Diagnosing and treating meningitis

Diagnosing and treating meningitis

Diagnosing and treating meningitis

When should you see a doctor?

All suspected cases of meningitis should be evaluated and diagnosed by a medical professional (general practitioner or paediatrician) as swiftly as possible.

If you or someone you know experiences combined symptoms of fever, has a very bad / severe headache, nausea and vomiting, a stiff neck and signs of confusion, see a medical doctor as soon as possible.

A bacterial infection, once in the bloodstream, has rapid acting effects and can cause serious complications in a short space of time. Without prompt antibiotic treatment, the condition can result in serious brain damage or even death.

How will meningitis be diagnosed?

A doctor will need to assess a full medical health history and perform a physical exam. They will look for common risk factors, as well as assess the nature of your symptoms. Your doctor will check for any signs of infection around your throat, ears, head, as well as the skin along the spine.
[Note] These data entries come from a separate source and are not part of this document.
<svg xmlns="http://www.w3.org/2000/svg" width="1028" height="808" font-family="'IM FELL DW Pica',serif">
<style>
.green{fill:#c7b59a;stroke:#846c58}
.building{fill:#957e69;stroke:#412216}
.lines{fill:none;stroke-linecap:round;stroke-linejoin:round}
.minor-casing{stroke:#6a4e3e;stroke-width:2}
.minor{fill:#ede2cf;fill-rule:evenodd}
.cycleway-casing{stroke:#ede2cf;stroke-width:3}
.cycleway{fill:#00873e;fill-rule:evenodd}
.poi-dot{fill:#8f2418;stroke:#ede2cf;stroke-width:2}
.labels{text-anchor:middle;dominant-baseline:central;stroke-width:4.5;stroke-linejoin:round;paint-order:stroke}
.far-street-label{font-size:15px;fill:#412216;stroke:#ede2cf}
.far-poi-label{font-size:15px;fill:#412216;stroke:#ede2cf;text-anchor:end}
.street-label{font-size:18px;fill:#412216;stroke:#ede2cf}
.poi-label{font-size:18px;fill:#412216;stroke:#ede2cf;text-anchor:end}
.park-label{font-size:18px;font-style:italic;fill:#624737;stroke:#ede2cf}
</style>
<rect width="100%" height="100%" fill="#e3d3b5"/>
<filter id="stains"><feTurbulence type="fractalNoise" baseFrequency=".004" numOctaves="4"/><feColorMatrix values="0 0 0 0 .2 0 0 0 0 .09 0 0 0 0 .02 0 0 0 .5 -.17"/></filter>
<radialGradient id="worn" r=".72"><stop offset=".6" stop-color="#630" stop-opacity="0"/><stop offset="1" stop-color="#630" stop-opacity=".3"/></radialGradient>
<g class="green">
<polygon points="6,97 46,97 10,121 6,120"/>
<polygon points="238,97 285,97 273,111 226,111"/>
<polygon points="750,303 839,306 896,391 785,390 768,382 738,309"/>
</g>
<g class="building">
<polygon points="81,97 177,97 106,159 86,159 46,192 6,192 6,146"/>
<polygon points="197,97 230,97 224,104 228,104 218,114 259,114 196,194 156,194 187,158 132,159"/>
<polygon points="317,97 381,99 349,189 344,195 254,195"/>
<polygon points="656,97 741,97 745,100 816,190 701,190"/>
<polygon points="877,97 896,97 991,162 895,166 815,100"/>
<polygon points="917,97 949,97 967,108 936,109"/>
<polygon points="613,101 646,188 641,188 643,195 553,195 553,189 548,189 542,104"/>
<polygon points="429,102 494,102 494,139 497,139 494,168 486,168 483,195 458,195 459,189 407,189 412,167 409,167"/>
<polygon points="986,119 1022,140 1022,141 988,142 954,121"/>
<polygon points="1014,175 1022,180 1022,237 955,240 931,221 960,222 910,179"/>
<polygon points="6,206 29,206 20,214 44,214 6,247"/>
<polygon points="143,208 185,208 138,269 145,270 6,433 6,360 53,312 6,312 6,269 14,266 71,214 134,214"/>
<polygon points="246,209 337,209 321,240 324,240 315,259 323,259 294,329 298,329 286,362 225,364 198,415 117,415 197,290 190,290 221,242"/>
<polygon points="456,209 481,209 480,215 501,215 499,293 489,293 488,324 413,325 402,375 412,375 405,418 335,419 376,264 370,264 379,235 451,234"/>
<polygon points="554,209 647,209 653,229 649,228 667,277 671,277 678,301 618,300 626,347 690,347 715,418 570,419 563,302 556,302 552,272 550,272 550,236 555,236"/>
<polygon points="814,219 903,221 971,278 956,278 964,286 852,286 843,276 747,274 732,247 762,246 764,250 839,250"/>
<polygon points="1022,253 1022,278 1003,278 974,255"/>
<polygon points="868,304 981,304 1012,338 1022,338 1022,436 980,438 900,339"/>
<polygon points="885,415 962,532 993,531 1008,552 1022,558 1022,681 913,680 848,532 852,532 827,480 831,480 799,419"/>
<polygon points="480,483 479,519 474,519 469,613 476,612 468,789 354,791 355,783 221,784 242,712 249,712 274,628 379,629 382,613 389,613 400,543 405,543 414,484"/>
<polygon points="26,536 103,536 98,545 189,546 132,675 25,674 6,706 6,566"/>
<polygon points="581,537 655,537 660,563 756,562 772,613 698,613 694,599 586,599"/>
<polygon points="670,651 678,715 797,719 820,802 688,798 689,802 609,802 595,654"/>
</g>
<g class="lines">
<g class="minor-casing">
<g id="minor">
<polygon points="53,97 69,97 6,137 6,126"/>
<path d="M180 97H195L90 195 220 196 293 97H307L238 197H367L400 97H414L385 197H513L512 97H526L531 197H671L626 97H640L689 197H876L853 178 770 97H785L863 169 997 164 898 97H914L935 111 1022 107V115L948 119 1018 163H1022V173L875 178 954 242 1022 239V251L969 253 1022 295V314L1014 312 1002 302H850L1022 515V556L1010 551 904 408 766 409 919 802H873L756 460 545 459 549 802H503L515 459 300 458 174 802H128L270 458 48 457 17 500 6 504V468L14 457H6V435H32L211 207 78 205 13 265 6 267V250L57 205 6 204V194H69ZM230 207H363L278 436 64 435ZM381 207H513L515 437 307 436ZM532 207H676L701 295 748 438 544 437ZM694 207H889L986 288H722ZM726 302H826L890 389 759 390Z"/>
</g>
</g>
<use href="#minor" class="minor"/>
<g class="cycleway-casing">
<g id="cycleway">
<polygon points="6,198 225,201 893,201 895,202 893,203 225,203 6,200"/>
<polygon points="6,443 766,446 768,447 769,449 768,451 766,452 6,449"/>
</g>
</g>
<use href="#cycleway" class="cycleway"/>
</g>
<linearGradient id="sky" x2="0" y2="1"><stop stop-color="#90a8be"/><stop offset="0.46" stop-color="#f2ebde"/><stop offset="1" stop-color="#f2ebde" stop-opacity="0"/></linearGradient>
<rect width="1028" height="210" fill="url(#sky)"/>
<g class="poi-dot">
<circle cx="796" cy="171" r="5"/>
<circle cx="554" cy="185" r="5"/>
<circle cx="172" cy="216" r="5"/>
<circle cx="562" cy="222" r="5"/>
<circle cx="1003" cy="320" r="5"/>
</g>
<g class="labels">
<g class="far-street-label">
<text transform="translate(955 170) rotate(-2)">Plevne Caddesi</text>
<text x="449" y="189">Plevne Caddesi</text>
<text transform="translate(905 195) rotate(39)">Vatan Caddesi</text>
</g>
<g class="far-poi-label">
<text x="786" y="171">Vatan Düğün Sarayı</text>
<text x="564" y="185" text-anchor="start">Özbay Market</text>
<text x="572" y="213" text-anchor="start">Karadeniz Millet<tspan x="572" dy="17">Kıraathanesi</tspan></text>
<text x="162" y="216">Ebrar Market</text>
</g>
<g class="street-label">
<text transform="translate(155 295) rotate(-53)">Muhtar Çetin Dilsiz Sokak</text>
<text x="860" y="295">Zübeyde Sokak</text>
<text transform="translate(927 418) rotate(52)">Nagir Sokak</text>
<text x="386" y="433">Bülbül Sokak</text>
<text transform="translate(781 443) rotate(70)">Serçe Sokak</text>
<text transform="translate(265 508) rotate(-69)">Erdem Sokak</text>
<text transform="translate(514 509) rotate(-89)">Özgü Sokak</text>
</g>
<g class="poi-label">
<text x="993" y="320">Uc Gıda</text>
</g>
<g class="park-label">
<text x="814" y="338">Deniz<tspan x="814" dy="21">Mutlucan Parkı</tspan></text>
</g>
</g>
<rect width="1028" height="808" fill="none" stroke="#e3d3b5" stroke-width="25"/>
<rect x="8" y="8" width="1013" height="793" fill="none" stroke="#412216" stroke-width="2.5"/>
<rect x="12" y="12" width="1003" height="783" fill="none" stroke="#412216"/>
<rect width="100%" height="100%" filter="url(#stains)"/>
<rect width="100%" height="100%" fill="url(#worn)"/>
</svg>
Questions your doctor will likely ask you include:

  • How long ago did you start experiencing symptoms?
  • Would you describe your symptoms as mild or severe?
  • Have your symptoms gotten progressively worse (and how quickly has this happened)?
  • Do you know of anyone you’ve been in contact with who has been diagnosed with meningitis recently?
  • Are you aware of anyone in your household, school or place of work experiencing similar symptoms?
  • What vaccinations have you had (full history)?
  • Are you currently taking any immunosuppressant medications?
  • What other known conditions do you have and are treating?
  • Have you experienced allergic reactions to medications?

Are there any tests involved?

In order to confirm (diagnose) meningitis, a series of tests will need to be done. These can include:

  • Blood cultures: Samples of blood will be taken for testing. Samples are placed in a dish, stained with Gram’s stain and then analysed for the possible presence of microorganisms (bacteria growth).
  • Imaging tests: CT (computerised tomography) or MRI (magnetic resonance imaging) scans of the head may be recommended to check for any evidence of inflammation or swelling. X-rays of the chest or sinuses can also provide your doctor with a clear indication as to whether these areas are infected.
  • Lumbar puncture / spinal tap: Cerebrospinal fluid (CSF) is one of the best and most definitive ways to diagnose meningitis. A spinal tap will be performed to collect CSF and tested to see if glucose (sugar) levels are low and white blood cell counts (white blood cells typically increase when an infection is in the body as a natural way to fight an illness) and protein levels are high. The type of bacteria causing the infection can also be identified. The test is also helpful for assessing the level of increased pressure that may be present in the central nervous system, as well as determining the presence of bacteria in the spinal fluid. A doctor will use his or her findings of this test to prescribe the most effective antibiotic and treatment plan.
  • Polymerase chain reaction (PCR) amplification: If viral meningitis is suspected this test may be performed to check for viral DNA. This will help to determine a specific viral cause and as such, the most appropriate course of treatment.

Spinal tap or lumbar puncture illustration

Treatments and medications

Once your doctor has assessed your medical history, conducted a physical exam and performed various tests, the results of all will be analysed to determine the type (cause) of meningitis diagnosis to be made. Once a type is determined, your doctor can implement the most appropriate treatment plan.

  • Viral meningitis: This infection can clear up on its own (usually within 2 weeks), and as such does not require much medical intervention. There is little risk of serious long-term problems. Your doctor may merely send you home to recuperate in bed and suggest plenty of fluids. He or she may also recommend over-the-counter medications to help alleviate any symptoms of fever and body aches. Corticosteroids can also be recommended to alleviate swelling in the brain. If a patient is experiencing seizures, an anticonvulsant medication may be prescribed. If a herpes simplex virus is determined as a cause of a meningitis infection, antiviral medications will be recommended.
  • Bacterial meningitis: Your doctor will immediately admit you for hospitalisation. A patient will need to be treated with intravenous antibiotics (sometimes a combination), and corticosteroids as swiftly as possible to prevent further health complications. The antibiotic will depend on the type of bacteria identified as the cause. If a specific bacterial cause is not determined through initial testing, a doctor may prescribe a broad-spectrum antibiotic until such time as he or she can determine the type causing the infection. Any bacteria infected sinuses or mastoids (the bones on the outer ear) may also be drained.
  • Fungal and chronic meningitis: A patient with fungal meningitis will be treated with antifungal agents. The exact cause of chronic infections will need to be determined in order to determine the best course of treatment.
  • Other: Allergic reactions (to medications etc) or autoimmune diseases can lead to non-infectious meningitis. These cases are generally treated with corticosteroids. In some cases, no medicinal treatment may be required. Any cancer-related meningitis infections will be treated with therapies specific to individual cancer types. In some instances, the underlying meningitis cause is unclear. In this instance a doctor will prescribe antiviral and antibiotic treatment while conducting various tests.